Get to know… Olympic fencer Dima Chumak
DARIEN — For a few hours every Sunday, the second floor of the Darien VFW building on Noroton Avenue is transformed into a studio for the Darien Fencing Club.
At a recent session, two pairs of crouching young fencers, dressed in face masks and chest protectors, squared up. The junior swordsmen shuffled forward and back strategically. Each waited with sword-arm outstretched for the opportunity to strike with a lunge of the blunted blade, before retreating to ward off the opponent’s counter attack.
The back-and-forth clinking of metal swords was overseen by Dima Chumak — a former Olympian and member of the Ukrainian National fencing team — who stooped his 6-foot-3 inch frame to illustrate matters of form and technique, or — as in one instance — console a student at the receiving end of a well-executed jab.
It was near the conclusion of seven-year-old Robert Evanchik’s first lesson when an older classmate sprang forward and, with a thrust of his weapon, connected with Evanchik’s chest protector. Evanchik, surprised by the suddenness of the strike, began to well up with tears. Chumak propelled into action and calmed the boy with defensive instruction and words of encouragement.
As a consequence of the pep-talk, those tears were short-lived.

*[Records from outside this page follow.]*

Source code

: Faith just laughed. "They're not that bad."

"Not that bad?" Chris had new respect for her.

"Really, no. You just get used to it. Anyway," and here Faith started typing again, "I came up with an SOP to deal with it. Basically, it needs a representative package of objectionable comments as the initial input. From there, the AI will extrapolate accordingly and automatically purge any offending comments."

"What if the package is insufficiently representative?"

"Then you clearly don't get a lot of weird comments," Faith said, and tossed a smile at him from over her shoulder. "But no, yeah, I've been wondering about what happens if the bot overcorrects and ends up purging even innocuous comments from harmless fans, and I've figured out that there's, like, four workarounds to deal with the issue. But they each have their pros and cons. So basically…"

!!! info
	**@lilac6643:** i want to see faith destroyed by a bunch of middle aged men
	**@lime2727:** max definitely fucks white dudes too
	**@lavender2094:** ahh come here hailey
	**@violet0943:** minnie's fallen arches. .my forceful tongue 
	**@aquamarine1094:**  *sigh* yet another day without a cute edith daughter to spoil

Seemingly unfazed by the recent blow, Evanchik regrouped and squared with his much larger opponent, who met the first-timer in the middle of the combat area to begin again.
“Ready, fence,” the older boy declared.
Evanchik’s mother, Susan Kindle, who was observing the lesson, had heard about the fencing club from a friend of Robert’s.
“I didn’t know much about fencing,” said Kindle, who added that Evanchik participates in a lot of team sports. “It seems like a good one-on-one sport. It’s almost like a chess game.”
The strategic nature of fencing, Chumak explained, has to do with a need to control one’s footwork and one’s blade, as well as the distance from one’s opponent, in order to protect the body and set up offensive opportunities. A buzzer sounds and points are won when the compressed tip of a blade makes contact with an adversary’s padding.
According to Chumak and Jeffrey Binder, a New York attorney who opened the club a decade ago after his children showed a proclivity for the sport, interest in fencing is on the rise in America.
“For sure, it’s a very big increase in popularity, even since 10 years ago,” said Chumak, though the sport’s popularity in this country does not yet rival that in his native Ukraine. Some of that escalating interest, Chumak suggested, may have to do with parents realizing the value that a background in fencing adds to a young person’s college application.
“It’s very good for not just your arms, legs and brain,” Chumak explained. “A lot of good colleges have fencing.” Former students of his have gone on to compete at Columbia and Cornell. Binder’s daughter, Sylvie, a hopeful for the 2020 Olympics, was recently accepted to Columbia on a fencing scholarship.